En 1997, l'élection d'un intouchable à la tête de l'Etat indien, le président Narayanan, a subitement témoigné de la montée en puissance des castes les plus basses sur la scène politique indienne. Les intouchables, environ 150 millions de personnes victimes d'une ségrégation multi-séculaire, commencent à récolter les fruits de plusieurs décennies de lutte, combat dont Ambedkar fut le pionnier.
Bhim Rao Ambedkar (1891-1956) fut longtemps seul contre tous, et notamment contre Gandhi, pour qui les intouchables devaient demeurer partie intégrante de la société hindoue. Cela ne l'empêchera pas de participer au premier gouvernement de Nehru et d'être chargé de rédiger la Constitution de l'Inde en 1947, en raison de ses talents de juriste. Il utilisera ces fonctions pour contenir l'influence du gandhisme et au mieux des intérêts des intouchables.

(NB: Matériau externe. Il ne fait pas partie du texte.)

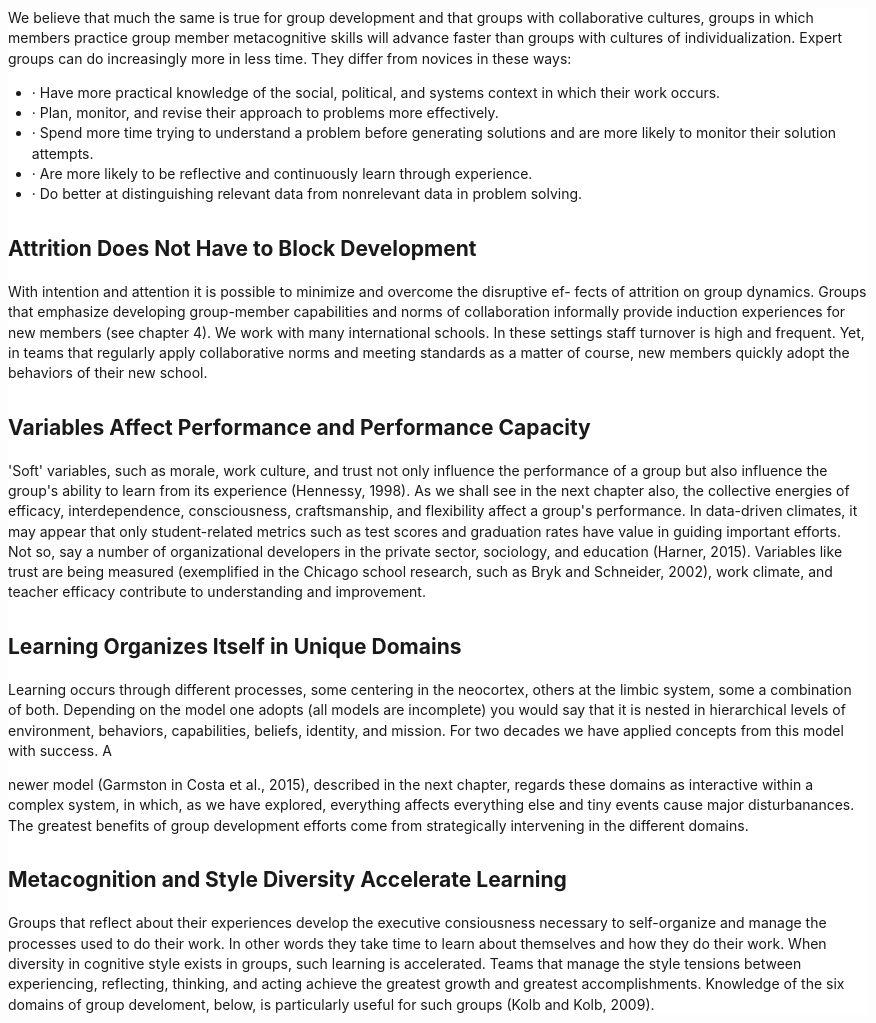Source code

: We believe that much the same is true for group  development  and  that  groups  with  collaborative cultures, groups in which members practice  group  member  metacognitive  skills will  advance  faster  than  groups  with  cultures of individualization. Expert groups can do increasingly more in less time. They differ from novices in these ways:

- · Have  more  practical  knowledge  of  the social,  political,  and  systems  context  in which their work occurs.
- · Plan, monitor, and revise their approach to problems more effectively.
- · Spend  more  time  trying  to  understand  a problem  before  generating  solutions  and are  more  likely  to  monitor  their  solution attempts.
- · Are more likely to be reflective and continuously learn through experience.
- · Do  better  at  distinguishing  relevant  data from nonrelevant data in problem solving.

## Attrition Does Not Have to Block Development

With intention and attention it is possible to  minimize and overcome the disruptive ef- fects  of  attrition  on  group  dynamics. Groups that emphasize developing group-member capabilities  and  norms  of  collaboration  informally provide induction experiences for new members (see chapter 4). We work with many international  schools.  In  these  settings  staff turnover  is  high  and  frequent.  Yet,  in  teams that  regularly  apply  collaborative  norms  and meeting standards as a matter of course, new members quickly adopt the behaviors of their new school.

## Variables Affect Performance and Performance Capacity

'Soft'  variables,  such  as  morale,  work culture, and trust not only influence the performance of a group but also influence the group's ability to learn from its experience (Hennessy, 1998).  As  we  shall  see  in  the  next  chapter also,  the  collective  energies  of  efficacy,  interdependence,  consciousness,  craftsmanship, and  flexibility  affect  a  group's  performance. In  data-driven  climates,  it  may  appear  that only student-related metrics such as test scores and  graduation  rates  have  value  in  guiding important  efforts.  Not  so,  say  a  number  of organizational  developers  in  the  private  sector,  sociology,  and  education  (Harner,  2015). Variables like trust are being measured (exemplified in the Chicago school research, such as Bryk and Schneider, 2002), work climate, and teacher  efficacy  contribute  to  understanding and improvement.

## Learning Organizes Itself in Unique Domains

Learning  occurs  through  different  processes, some centering in the neocortex, others at  the  limbic  system,  some  a  combination  of both. Depending on the model one adopts (all models are incomplete) you would say that it is nested in hierarchical levels of environment, behaviors,  capabilities,  beliefs,  identity,  and mission.  For  two  decades  we  have  applied concepts  from  this  model  with  success.  A

newer model (Garmston in Costa et al., 2015), described  in  the  next  chapter,  regards  these domains  as  interactive  within  a  complex  system, in which, as we have explored, everything affects  everything  else  and  tiny  events  cause major disturbanances. The greatest benefits of group development efforts come from strategically intervening in the different domains.

## Metacognition and Style Diversity Accelerate Learning

Groups that reflect about their experiences develop the executive consiousness necessary to  self-organize  and  manage  the  processes used  to  do  their  work.  In  other  words  they take time to learn about themselves and how they do their work. When diversity in cognitive  style  exists  in  groups,  such  learning  is accelerated. Teams that manage the style tensions between experiencing, reflecting, thinking,  and  acting  achieve  the  greatest  growth and greatest accomplishments. Knowledge of the six domains of group develoment, below, is  particularly  useful  for  such  groups  (Kolb and Kolb, 2009).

Homme d'Etat, Ambedkar était aussi un penseur. Son action politique reposait sur une analyse sociologique du système des castes dont il conclut qu'il était consubstantiel à l'hindouisme et que les divisions des castes inférieures interdisaient la formation d'une classe laborieuse, dont les marxistes indiens espéraient encore l'avènement. D'où les deux stratégies qu'il mettra en œuvre dès les années 1920. La première visait à améliorer la position des intouchables dans l'espace public, en les mobilisant à travers un parti politique et en obtenant pour eux des concessions auprès des Britanniques puis du Congrès. La seconde n'était autre que la conversion à une autre religion, perçue comme une migration collective vecteur d'émancipation sociale dès lors qu'elle permettait d'échapper au monde hindou.

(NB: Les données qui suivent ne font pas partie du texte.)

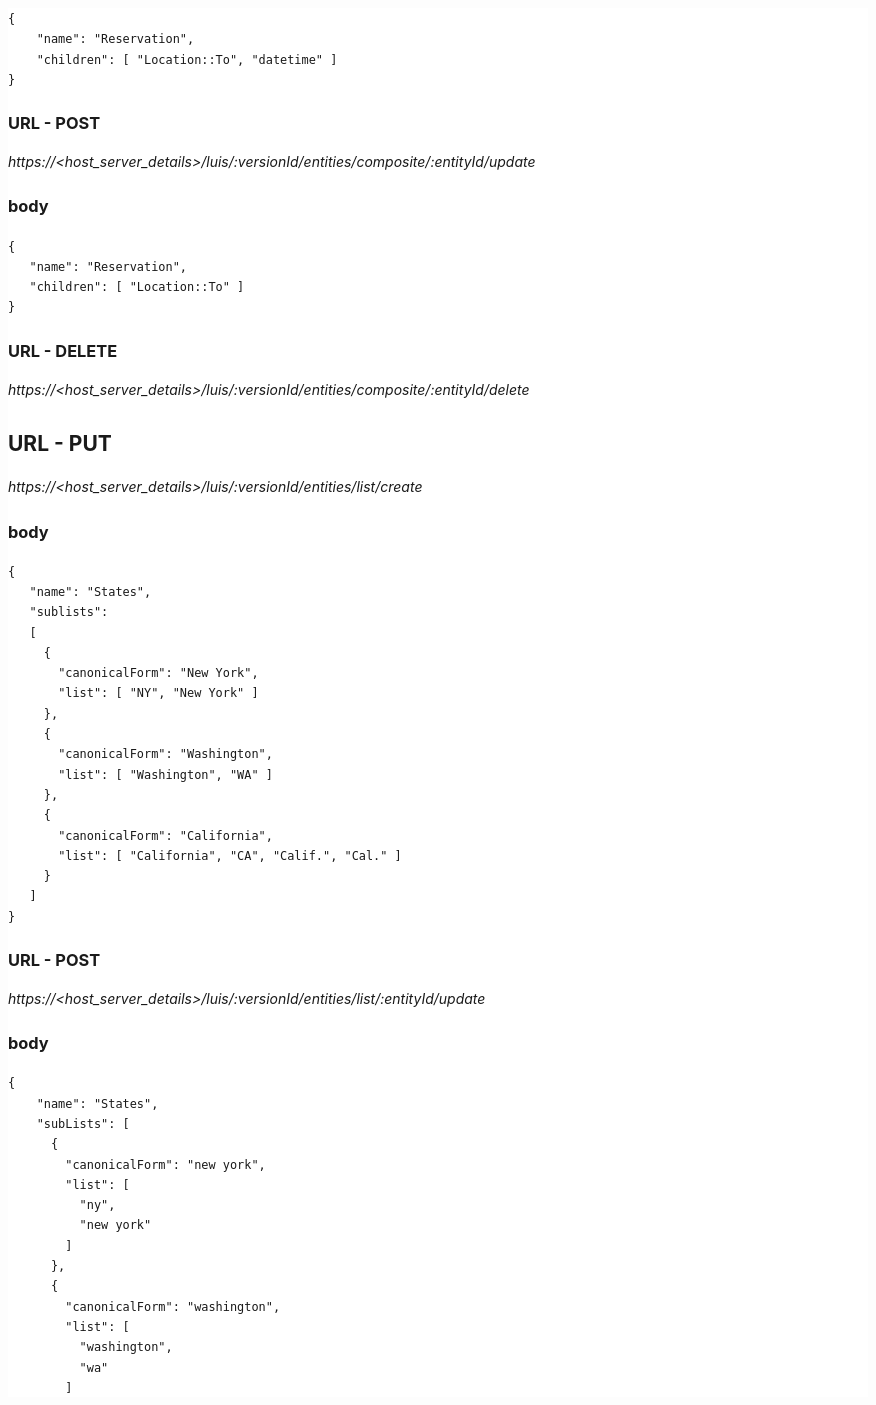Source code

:    {
        "name": "Reservation",
        "children": [ "Location::To", "datetime" ]  
    }

### URL - POST
*https://<host_server_details>/luis/:versionId/entities/composite/:entityId/update*

### body

    {
       "name": "Reservation",
       "children": [ "Location::To" ]
    }

### URL - DELETE
*https://<host_server_details>/luis/:versionId/entities/composite/:entityId/delete*

## URL - PUT
*https://<host_server_details>/luis/:versionId/entities/list/create*

### body

    {
       "name": "States",
       "sublists": 
       [
         {
           "canonicalForm": "New York",
           "list": [ "NY", "New York" ]
         },
         {
           "canonicalForm": "Washington",
           "list": [ "Washington", "WA" ]
         },
         {
           "canonicalForm": "California",
           "list": [ "California", "CA", "Calif.", "Cal." ]
         }
       ]
    }

### URL - POST
*https://<host_server_details>/luis/:versionId/entities/list/:entityId/update*

### body

    {
        "name": "States",
        "subLists": [
          {
            "canonicalForm": "new york",
            "list": [
              "ny",
              "new york"
            ]
          },
          {
            "canonicalForm": "washington",
            "list": [
              "washington",
              "wa"
            ]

Ministre de Nehru mais bridé dans ses projets de réforme sociale, il démissionna et prit ses distances avec l'action politique au début des années 1950 pour finalement se convertir au bouddhisme quelques mois avant sa mort. Il disparut, amer et solitaire, sans se douter qu'il avait posé les bases d'un mouvement intouchable arrivant aujourd'hui à maturité.